**Set of tasks:**
- 1) Do these statements agree with the bankruptcy case text below? Answer yes or no for each, quoting the words of the text that decide it.
(a) Schedule J lists expenses totaling $6,695.95.
(b) Kris's income comes from wages.
(c) The § 341 meeting of creditors was held on July 14, 2011.
- 2) In the bankruptcy case text below, when did the Debtors amend Schedule A, and what did the amendment provide?
- 3) Can you write what comes next in the bankruptcy case text below, picking up after its final sentence about the date of the § 341 meeting?
-- START OF Text provided --
Schedule F lists a total of $102,726.09 in unsecured nonpriority claims, included a claim of Charbonneau marked "disputed" in the amount stated of $3,300.00. When asked on cross examination about why she listed his claim in the amount of $3,300, Kim testified that she calculated the $3,300 as the amount of Charbonneau's own money which he had put into construction on Tract 29, beyond the $80,000 she testified she loaned him. She testified that Charbonneau submitted false bills to her, based on quotes which she found to be untrue and kept changing, that Charbonneau tried to charge her for chewing tobacco, gasoline, beer, lunches, dinners, groceries and other bills which had nothing to do with construction of his project on Tract 29. She testified that she arrived at the sum of $3,300 for Charbonneau's claim on Schedule F after deducting his false and frivolous charges.
Schedule I lists Debtors' monthly income in the total amount of $7,023.76. Kris's income is entirely from social security disability and pension or retirement income. Kim lists $2,816.00 in monthly wages and $2,850 income from real property. Schedule J lists expenses totaling $6,695.95, leaving monthly net income of $327.81.
Debtors' SOFA lists at item no. 4 Charbonneau's state court action against Kim, Terco, her father and her father's corporation in DV-09-06, stating the status as pending.
On May 4, 2012, Debtors amended Schedule A to provide that #11 Short Horn is owned solely by Kim rather than jointly. When asked on cross examination why they did not amend their Schedule B to add Kim's ownership 2% interests in Bossert Family LLC and Whiskey Flats LLC, Kim answered that she listed their property interests which are in the Debtors' individual names, and it was an oversight on her part. She testified that she has still not amended Schedule B because of Kris's health and because she decided to move to dismiss the case.
Charbonneau's counsel pressed Kim whether there are any other assets worth more than $1,000 which are not listed on the schedules and she answered no. Charbonneau offered no evidence of other missing assets.
The notice of commencement of this case and 11 U.S.C. § 341(a) meeting of creditors was entered on July 14, 2011, and sent to creditors, including to Charbonneau's attorney in the state court action. The § 341 meeting was held on August 18, 2011.
-- END OF Text provided --
-- START OF Dataset excerpts --
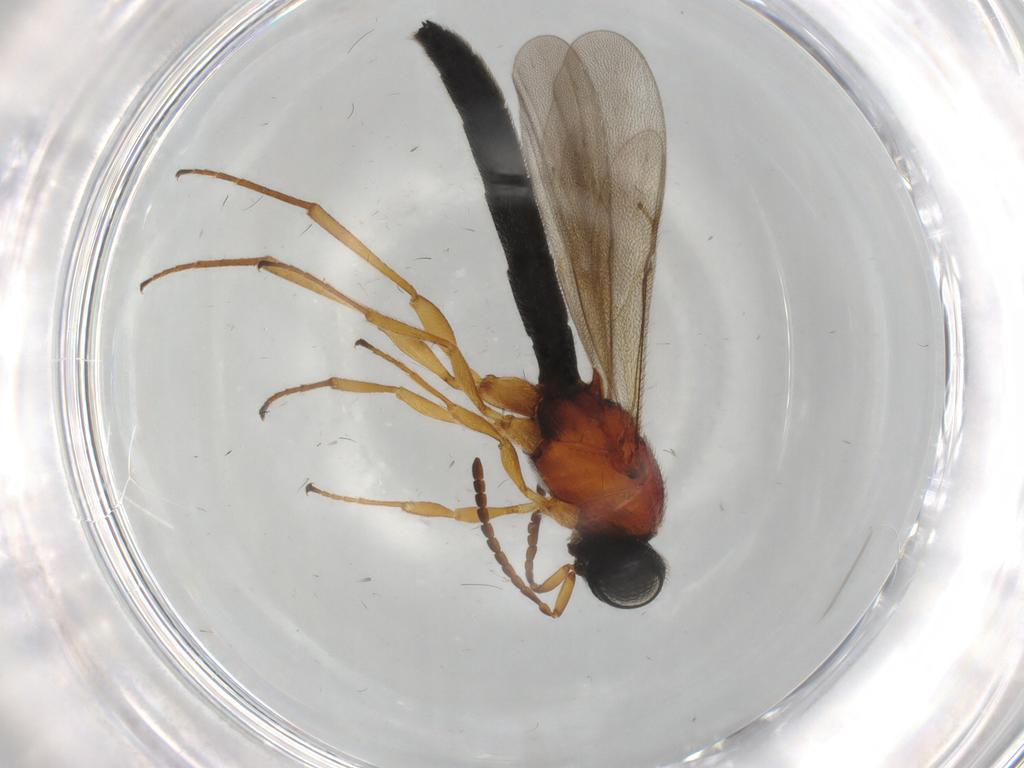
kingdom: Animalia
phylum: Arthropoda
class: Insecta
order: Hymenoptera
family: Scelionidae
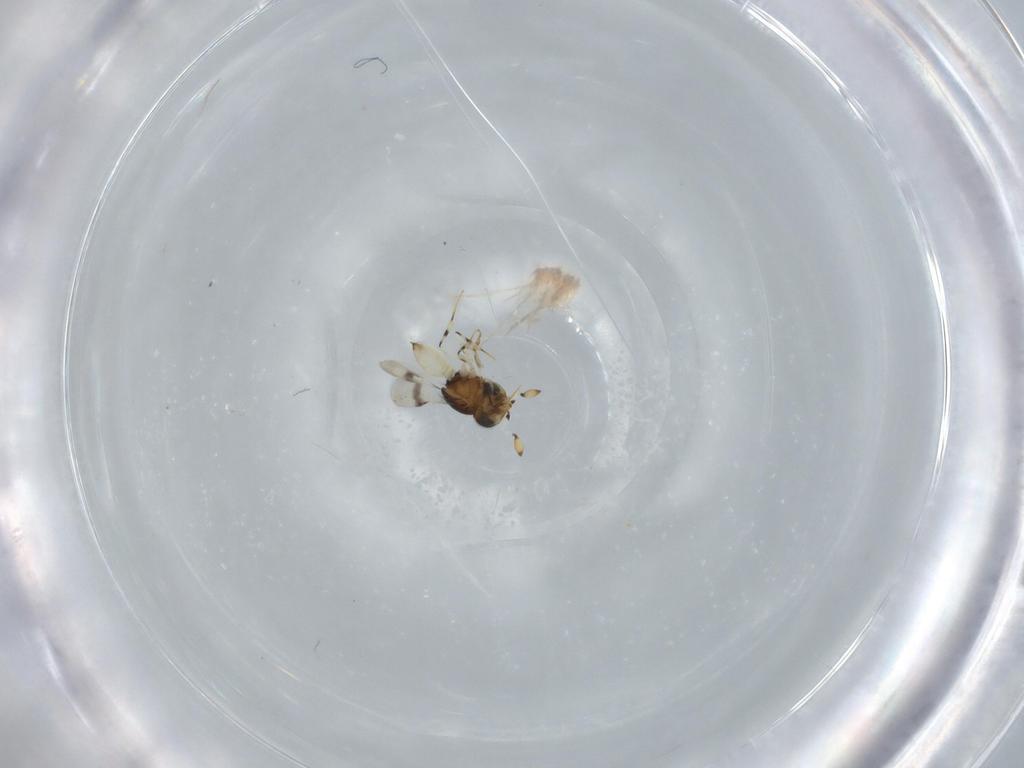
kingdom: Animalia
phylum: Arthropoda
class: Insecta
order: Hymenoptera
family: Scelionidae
-- END OF Dataset excerpts --
-- START OF Dataset excerpts --
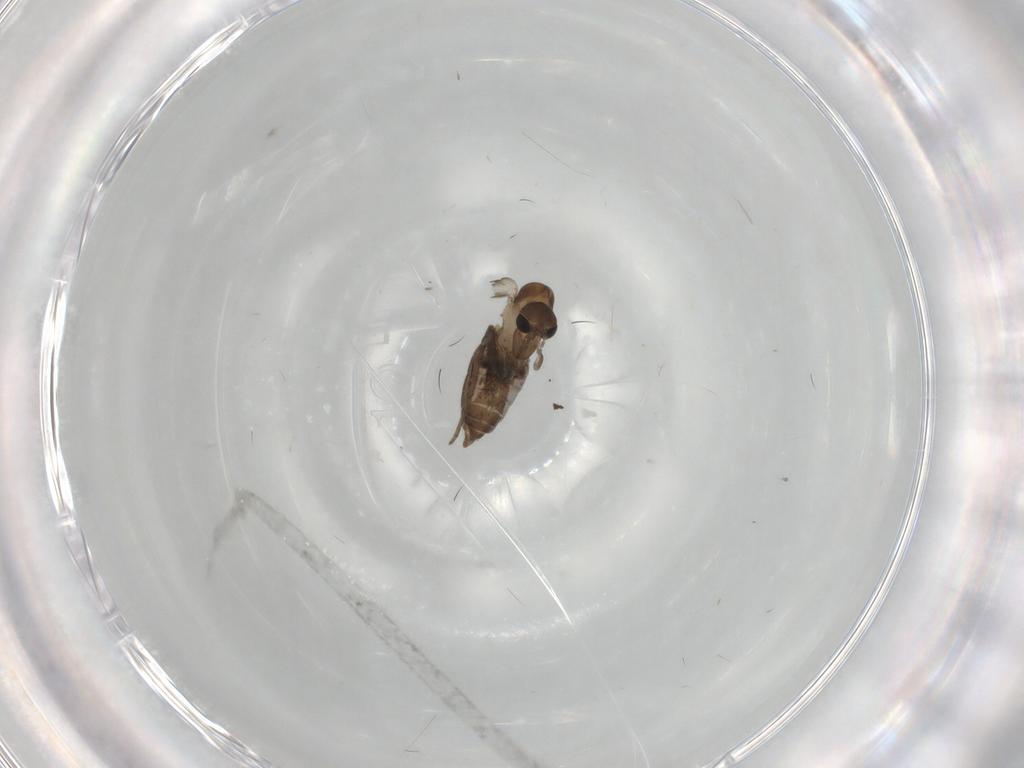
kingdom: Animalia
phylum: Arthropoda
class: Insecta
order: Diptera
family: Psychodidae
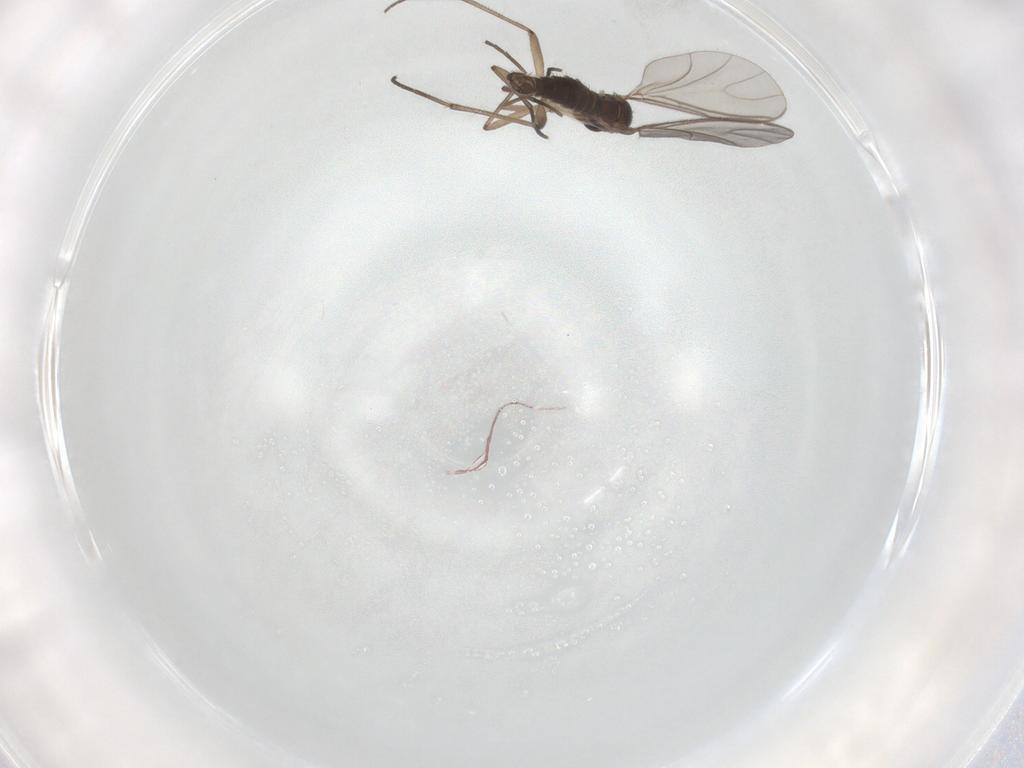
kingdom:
-- END OF Dataset excerpts --
-- START OF Dataset excerpts --
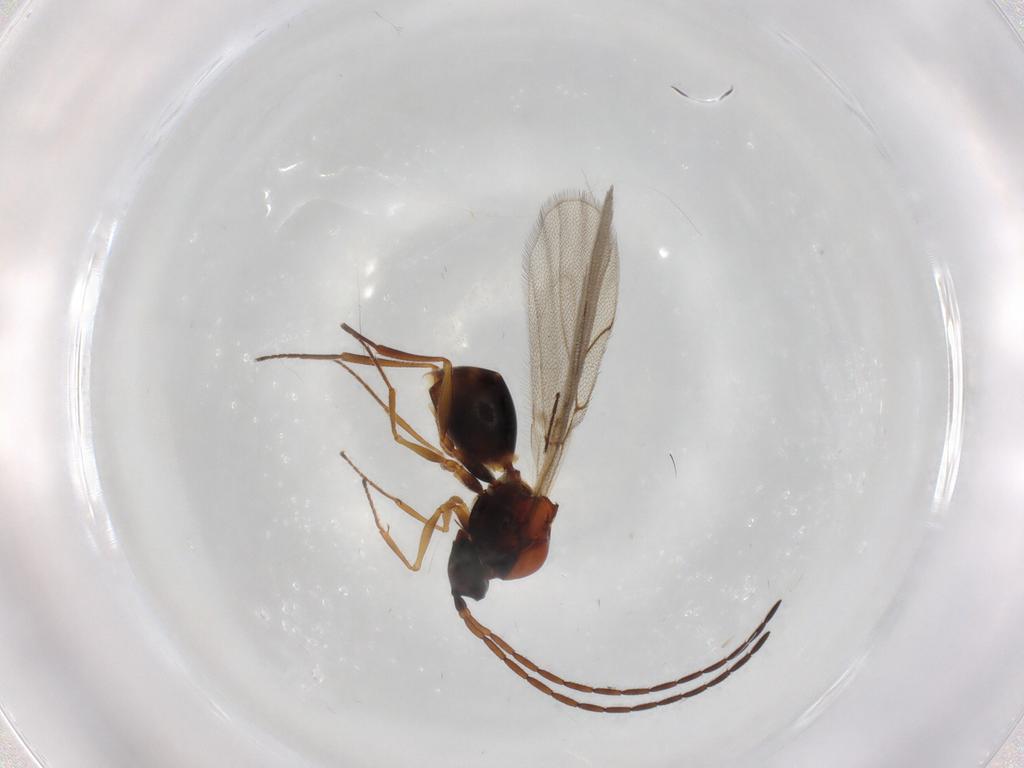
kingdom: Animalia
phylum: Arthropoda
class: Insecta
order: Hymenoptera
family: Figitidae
-- END OF Dataset excerpts --
**Response list:**
- 1)
(a) Yes: "Schedule J lists expenses totaling $6,695.95"
(b) No: "Kris's income is entirely from social security disability and pension or retirement income."
(c) No: "The § 341 meeting was held on August 18, 2011."

- 2) On May 4, 2012, the Debtors amended Schedule A to provide that #11 Short Horn is owned solely by Kim rather than jointly.

- 3)
Debtors filed their Chapter 13 plan, and filed a First Amended Plan (Dkt. 17) to which the Chapter 13 Trustee consented. An Order confirming Debtors' Plan was entered on September 20, 2011. The confirmed Plan provided for 60 months of payments in the amount of $100, plus a sale of the Debtors' rental real estate located on Mullan Rd. in Missoula, and #11 Short Horn in Philipsburg, by July 14, 2014, with sale proceeds to be paid to the Trustee to fund the Plan after satisfaction of secured claims and approved fees. Paragraph 2(g) provides for at least $107,197.95 to be distributed to unsecured claims.
The claims register lists a total amount of claims filed in the amount of $857,079.31, of which $787,161.58 are secured claims and $2,382.57 are priority claims.
Kim testified that she listed the Mullan Road property in Missoula for sale for a short period of time, but she had to rent it out in order to make the mortgage payments. She testified that her tenants were going to buy the Mullan Road property, but their financing fell through.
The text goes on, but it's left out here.